White Nationalist Group Plans White Lives Matter March In Jeffersonville This Weekend

Mar 9, 2022 at 4:54 pm
A white nationalist group called the Hoosier Nationalists has posted a flyer saying they plan to march in Jeffersonville on Saturday.
A white nationalist group called the Hoosier Nationalists has posted a flyer saying they plan to march in Jeffersonville on Saturday. Photo via Google Street View

An Indiana branch of a white nationalist hate group is planning a White Lives Matter march this Saturday in downtown Jeffersonville. 

The Hoosier Nationalists posted a flyer to their Telegram channel advertising what they called a “peaceful march,” at 2 p.m. March 12, which they say will also involve handing out flyers. "It's time to take a stand," the poster reads.

Jeffersonville Mayor Mike Moore said that the city will prepare for the event but he believes the group is not well organized or large.

“We're preparing for anything, but [I] seriously doubt this this group has any organization,” he said. “We’ll be ready for whatever but just looking at the past with this group, it's just another frivolous group.”

The Hoosier Nationalists claim to be a branch of Active Club, a group that says it combines fitness and white nationalism. Active Club is affiliated with Will2Rise, which the Southern Poverty Law Center calls a white nationalist hate group. 

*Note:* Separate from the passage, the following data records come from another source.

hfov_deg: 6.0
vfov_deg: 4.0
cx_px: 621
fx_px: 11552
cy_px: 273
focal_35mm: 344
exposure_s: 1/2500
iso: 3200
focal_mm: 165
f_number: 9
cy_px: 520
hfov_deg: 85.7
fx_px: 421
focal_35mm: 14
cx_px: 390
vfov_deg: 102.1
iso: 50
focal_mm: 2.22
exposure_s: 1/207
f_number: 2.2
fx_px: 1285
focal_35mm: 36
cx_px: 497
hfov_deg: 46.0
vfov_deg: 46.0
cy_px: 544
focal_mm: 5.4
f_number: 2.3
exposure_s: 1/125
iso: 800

LEO reached out to the Active Club for confirmation that they were hosting Saturday’s event. They responded with the phrase “me ne frego,” which means “I don’t care” and was a motto for Italian fascists.

The flyer for Saturday’s event also bears the logo of a group that calls itself the official White Lives Matter organization.

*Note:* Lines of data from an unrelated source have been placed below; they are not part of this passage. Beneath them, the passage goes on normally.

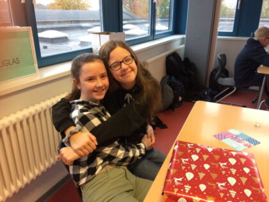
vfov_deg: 48.2
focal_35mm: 29
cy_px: 101
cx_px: 134
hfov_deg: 61.7
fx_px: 225
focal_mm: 4.15
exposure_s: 1/33
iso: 100
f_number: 2.2
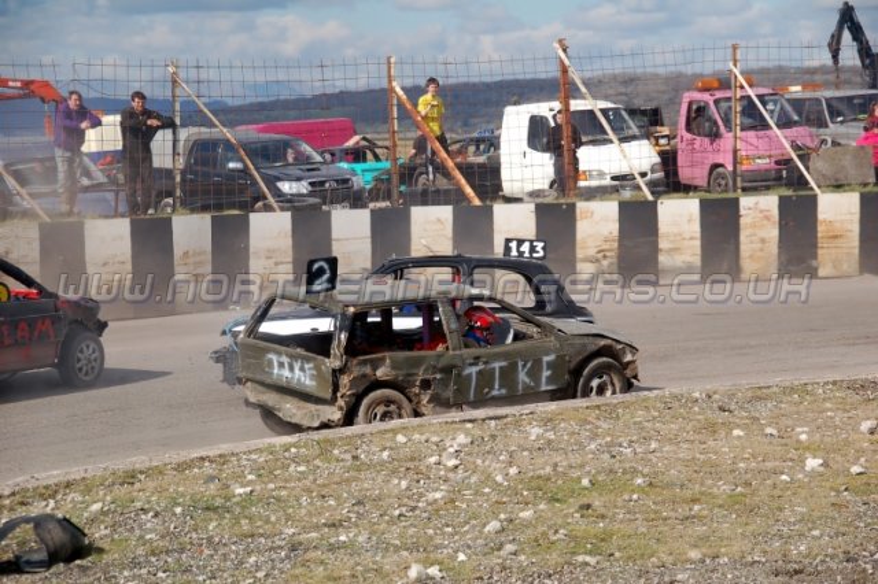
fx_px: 2852
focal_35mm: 117
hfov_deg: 17.5
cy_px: 292
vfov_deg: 11.7
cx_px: 439
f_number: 5.6
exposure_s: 1/1000
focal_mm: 78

Other “white lives matter” events in cities across the U.S. have been failures, with few white supremacists showing up.

Southern Indiana has been the site of other rallies by white supremacist groups, although none in Jeffersonville in recent years. In August 2019, the Honorable Sacred Nights of the Ku Klux Klan attempted to host a “kookout” in Madison, Indiana but were run off by counter-protesters.

When asked whether the ideologies of the groups coming to Jeffersonville are unwelcome in the town, Moore said, “I couldn't even tell you what values they’re espousing, but this whole world needs to stop spreading hate. I’ll just leave it at that.”